Pregnancy in Patients with Treated Beta Thalassemia Major in 2 Centers(Ali Asghar Children Hospital & Thalasemia Clinic): Outcome for Mothers and Newborn Infants

Beta thalassemia major is a severe transfusion dependent anemia that causes infertility due to iron deposition to endocrine organs after overtransfusion. Very few pregnancies were reported among such patients in the past. However, after modern therapies, patients who have been receiving a prolong intensive treatment with hyper transfusion and iron chelation become spontaneously pregnants. Patients & The present study was conducted on 32 thalassemia women who were admitted to Ali Asghar children’s Hospital and the Thalassemia Clinic, and were concepted spontaneously.
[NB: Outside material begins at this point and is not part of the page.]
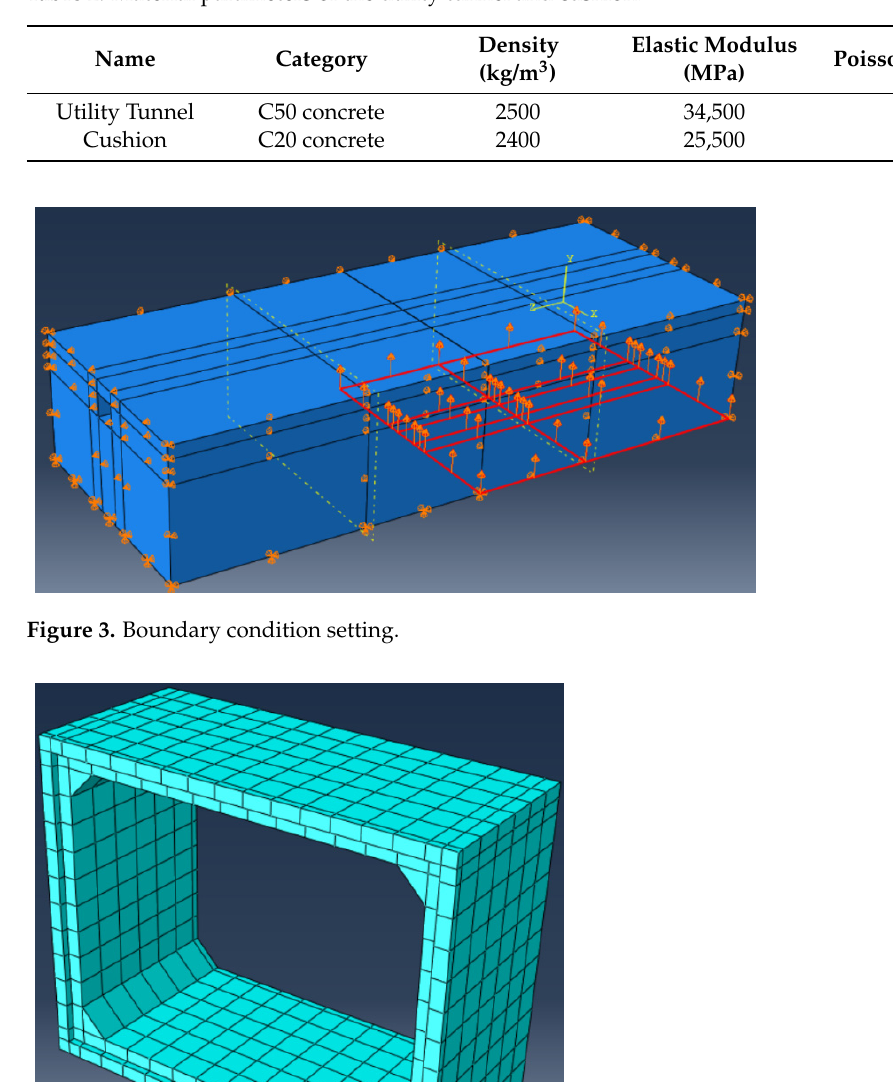
Figure 5. Meshing of the soil. 3. Response Analysis of the Utility Tunnel The numerical simulation can be divided into four working conditions according to the different influencing factors studied, and these specific working conditions are shown in Table 3. Table 3. Working conditions of the influencing factors analysis. Working Condition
The objective of this cross-sectional study was to estimate the frequency of fertility (spontaneous ovulation or ovulation induction) and complications for mother and newborn including: cardiac failure, endocrinological and hepatic parameters monitored at the beginning, throughout and after pregnancy, viral infection, term and preterm deliveries and complication of pregnancy. All the files were studied and data was analyzed with SPSS software. The checklists were gathered and the findings showed that 12 babies were delivered by elective cesarean section and the others were vaginally delivered. The mean brithweight of the newborns was 2678gr. All babies were normal, 45 cases were mature, 5 of them were preterm, and 12 cases were spontaneous abortion. 27 of mothers had no cardiac problem and 5 of them had cardiac failure. Pregnancy can be safe for mothers and babies, if the women with thalassemia start early intensive treatment.